(Records from a data source)
- Opening Delimiter -

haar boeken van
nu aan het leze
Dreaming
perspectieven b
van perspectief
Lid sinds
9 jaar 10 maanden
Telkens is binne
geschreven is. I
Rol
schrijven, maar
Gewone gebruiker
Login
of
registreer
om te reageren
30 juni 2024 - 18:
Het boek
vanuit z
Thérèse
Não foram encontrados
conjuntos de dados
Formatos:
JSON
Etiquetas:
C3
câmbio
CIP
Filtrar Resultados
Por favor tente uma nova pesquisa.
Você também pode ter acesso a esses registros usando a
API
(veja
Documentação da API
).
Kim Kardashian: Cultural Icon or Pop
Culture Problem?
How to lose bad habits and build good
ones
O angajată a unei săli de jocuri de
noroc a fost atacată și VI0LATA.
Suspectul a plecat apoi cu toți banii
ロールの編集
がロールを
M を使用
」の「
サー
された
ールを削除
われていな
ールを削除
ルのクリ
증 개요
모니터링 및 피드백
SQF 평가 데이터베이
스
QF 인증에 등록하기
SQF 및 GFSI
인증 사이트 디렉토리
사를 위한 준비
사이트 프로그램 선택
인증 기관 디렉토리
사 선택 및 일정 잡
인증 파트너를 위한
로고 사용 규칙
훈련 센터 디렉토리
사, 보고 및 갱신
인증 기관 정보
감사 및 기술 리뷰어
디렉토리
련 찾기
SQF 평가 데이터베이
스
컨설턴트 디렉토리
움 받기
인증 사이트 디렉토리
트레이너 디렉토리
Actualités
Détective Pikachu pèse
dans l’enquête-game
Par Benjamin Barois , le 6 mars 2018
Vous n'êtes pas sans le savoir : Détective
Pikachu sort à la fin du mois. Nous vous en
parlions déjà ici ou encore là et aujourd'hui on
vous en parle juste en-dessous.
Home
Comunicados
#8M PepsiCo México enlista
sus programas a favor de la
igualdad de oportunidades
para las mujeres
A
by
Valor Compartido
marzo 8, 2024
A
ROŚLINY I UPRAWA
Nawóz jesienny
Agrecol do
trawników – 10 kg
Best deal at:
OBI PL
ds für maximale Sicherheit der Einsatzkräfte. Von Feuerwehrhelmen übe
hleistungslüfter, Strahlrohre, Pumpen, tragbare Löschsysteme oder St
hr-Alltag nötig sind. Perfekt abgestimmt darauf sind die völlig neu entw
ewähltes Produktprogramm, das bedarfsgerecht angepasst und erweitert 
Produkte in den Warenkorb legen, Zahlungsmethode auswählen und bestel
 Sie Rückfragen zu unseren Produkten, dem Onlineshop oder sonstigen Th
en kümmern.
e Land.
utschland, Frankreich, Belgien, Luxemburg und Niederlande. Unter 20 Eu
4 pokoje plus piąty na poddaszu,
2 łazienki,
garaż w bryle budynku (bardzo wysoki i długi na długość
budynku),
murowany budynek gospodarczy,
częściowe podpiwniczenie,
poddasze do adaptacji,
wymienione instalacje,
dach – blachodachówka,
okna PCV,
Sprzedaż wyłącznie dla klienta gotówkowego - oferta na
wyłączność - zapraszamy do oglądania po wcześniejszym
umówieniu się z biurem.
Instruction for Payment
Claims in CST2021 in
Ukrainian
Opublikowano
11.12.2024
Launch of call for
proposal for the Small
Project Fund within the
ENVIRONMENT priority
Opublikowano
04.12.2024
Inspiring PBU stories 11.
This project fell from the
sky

- Closing Delimiter -

▸ Exercise requirements: Please give back all of the records exactly as written.

▸ Solution:
haar boeken van
nu aan het leze
Dreaming
perspectieven b
van perspectief
Lid sinds
9 jaar 10 maanden
Telkens is binne
geschreven is. I
Rol
schrijven, maar
Gewone gebruiker
Login
of
registreer
om te reageren
30 juni 2024 - 18:
Het boek
vanuit z
Thérèse
Não foram encontrados
conjuntos de dados
Formatos:
JSON
Etiquetas:
C3
câmbio
CIP
Filtrar Resultados
Por favor tente uma nova pesquisa.
Você também pode ter acesso a esses registros usando a
API
(veja
Documentação da API
).
Kim Kardashian: Cultural Icon or Pop
Culture Problem?
How to lose bad habits and build good
ones
O angajată a unei săli de jocuri de
noroc a fost atacată și VI0LATA.
Suspectul a plecat apoi cu toți banii
ロールの編集
がロールを
M を使用
」の「
サー
された
ールを削除
われていな
ールを削除
ルのクリ
증 개요
모니터링 및 피드백
SQF 평가 데이터베이
스
QF 인증에 등록하기
SQF 및 GFSI
인증 사이트 디렉토리
사를 위한 준비
사이트 프로그램 선택
인증 기관 디렉토리
사 선택 및 일정 잡
인증 파트너를 위한
로고 사용 규칙
훈련 센터 디렉토리
사, 보고 및 갱신
인증 기관 정보
감사 및 기술 리뷰어
디렉토리
련 찾기
SQF 평가 데이터베이
스
컨설턴트 디렉토리
움 받기
인증 사이트 디렉토리
트레이너 디렉토리
Actualités
Détective Pikachu pèse
dans l’enquête-game
Par Benjamin Barois , le 6 mars 2018
Vous n'êtes pas sans le savoir : Détective
Pikachu sort à la fin du mois. Nous vous en
parlions déjà ici ou encore là et aujourd'hui on
vous en parle juste en-dessous.
Home
Comunicados
#8M PepsiCo México enlista
sus programas a favor de la
igualdad de oportunidades
para las mujeres
A
by
Valor Compartido
marzo 8, 2024
A
ROŚLINY I UPRAWA
Nawóz jesienny
Agrecol do
trawników – 10 kg
Best deal at:
OBI PL
ds für maximale Sicherheit der Einsatzkräfte. Von Feuerwehrhelmen übe
hleistungslüfter, Strahlrohre, Pumpen, tragbare Löschsysteme oder St
hr-Alltag nötig sind. Perfekt abgestimmt darauf sind die völlig neu entw
ewähltes Produktprogramm, das bedarfsgerecht angepasst und erweitert 
Produkte in den Warenkorb legen, Zahlungsmethode auswählen und bestel
 Sie Rückfragen zu unseren Produkten, dem Onlineshop oder sonstigen Th
en kümmern.
e Land.
utschland, Frankreich, Belgien, Luxemburg und Niederlande. Unter 20 Eu
4 pokoje plus piąty na poddaszu,
2 łazienki,
garaż w bryle budynku (bardzo wysoki i długi na długość
budynku),
murowany budynek gospodarczy,
częściowe podpiwniczenie,
poddasze do adaptacji,
wymienione instalacje,
dach – blachodachówka,
okna PCV,
Sprzedaż wyłącznie dla klienta gotówkowego - oferta na
wyłączność - zapraszamy do oglądania po wcześniejszym
umówieniu się z biurem.
Instruction for Payment
Claims in CST2021 in
Ukrainian
Opublikowano
11.12.2024
Launch of call for
proposal for the Small
Project Fund within the
ENVIRONMENT priority
Opublikowano
04.12.2024
Inspiring PBU stories 11.
This project fell from the
sky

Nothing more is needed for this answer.